Frameshift mutations involve the deletion or insertion of a DNA bulding block that shifts the way the sequence is read. In patient 2, the frameshift mutation led to one of the protein building blocks (an amino acid) being changed to the signal for stopping protein production. This mutation was deemed to be disease-causing based on loss of protein function, its absence in controls, and its harmful effect on the gene and gene products. It resulted in a mild disease course.
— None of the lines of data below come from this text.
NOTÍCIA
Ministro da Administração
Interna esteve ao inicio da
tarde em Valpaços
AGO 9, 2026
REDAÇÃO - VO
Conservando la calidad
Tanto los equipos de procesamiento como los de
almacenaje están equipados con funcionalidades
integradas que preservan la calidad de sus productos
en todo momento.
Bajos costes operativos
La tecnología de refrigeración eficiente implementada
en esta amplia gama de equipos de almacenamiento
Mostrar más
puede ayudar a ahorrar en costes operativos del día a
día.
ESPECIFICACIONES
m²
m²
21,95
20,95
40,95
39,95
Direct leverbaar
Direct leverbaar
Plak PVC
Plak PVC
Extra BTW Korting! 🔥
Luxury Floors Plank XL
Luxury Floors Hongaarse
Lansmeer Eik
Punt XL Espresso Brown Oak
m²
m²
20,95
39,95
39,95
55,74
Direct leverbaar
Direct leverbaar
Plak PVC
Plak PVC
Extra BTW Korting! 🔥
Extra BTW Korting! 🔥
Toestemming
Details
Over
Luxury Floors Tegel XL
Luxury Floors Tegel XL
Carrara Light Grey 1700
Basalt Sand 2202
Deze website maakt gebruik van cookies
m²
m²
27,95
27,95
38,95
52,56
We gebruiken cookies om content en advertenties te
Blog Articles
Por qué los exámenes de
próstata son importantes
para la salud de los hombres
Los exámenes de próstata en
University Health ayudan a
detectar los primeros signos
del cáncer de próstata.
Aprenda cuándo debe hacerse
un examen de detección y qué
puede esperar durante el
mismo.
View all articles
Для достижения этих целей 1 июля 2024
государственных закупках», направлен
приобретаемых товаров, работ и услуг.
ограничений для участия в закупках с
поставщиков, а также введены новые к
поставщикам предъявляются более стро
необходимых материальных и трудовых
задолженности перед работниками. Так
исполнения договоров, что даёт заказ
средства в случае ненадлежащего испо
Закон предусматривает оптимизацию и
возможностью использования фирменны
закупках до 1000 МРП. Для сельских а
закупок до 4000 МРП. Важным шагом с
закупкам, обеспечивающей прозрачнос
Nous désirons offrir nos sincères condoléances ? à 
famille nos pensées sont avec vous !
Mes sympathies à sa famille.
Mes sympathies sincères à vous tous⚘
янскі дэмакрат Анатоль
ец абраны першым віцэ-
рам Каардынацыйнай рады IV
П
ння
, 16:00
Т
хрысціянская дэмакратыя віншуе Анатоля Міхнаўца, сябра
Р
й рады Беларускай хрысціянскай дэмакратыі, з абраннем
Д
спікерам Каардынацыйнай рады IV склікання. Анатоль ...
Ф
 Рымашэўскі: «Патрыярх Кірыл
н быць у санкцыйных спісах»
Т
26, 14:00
As for intronic splice variants, they occur in the DNA bits that do not code for proteins (introns) and can affect the way RNA is spliced for creating proteins. In patient 1 and his father, the mutation was in intron 1 and was associated with rapid progression in the late stage of the disease. It too was deemed likely the cause of the disease due to its location in the gene, its absence from controls, its co-segregation in the family (where those affected have the mutation and the unaffected do not), and its harmful effects on the gene or gene products.

“Both novel variants were not seen in healthy individuals with no known history of neurogenetic diseases or in multiple databases, which further suggested that [they] are disease-causing rather than normal variants of MPZ,” the researchers wrote.

Upon further analysis of the literature, the team found that the most common mutation type among the 28 mutations identified in Chinese individuals was the missense mutation, which results in a different amino acid in the protein product. Among the 28 mutations, 75% were missense mutations, followed by frameshift mutations in 17.8%, and splice site mutations in introns in 7.2%.

“Our study further confirmed that MPZ mutations are associated with specific phenotypes [characteristics], especially at the age of onset,” the researchers wrote. “In general, CMT1B patients in this study with MPZ mutations had relatively mild clinical phenotypes.”

“This report will help with genetic and clinical studies of Chinese CMT patients with MPZ mutations,” the investigators concluded.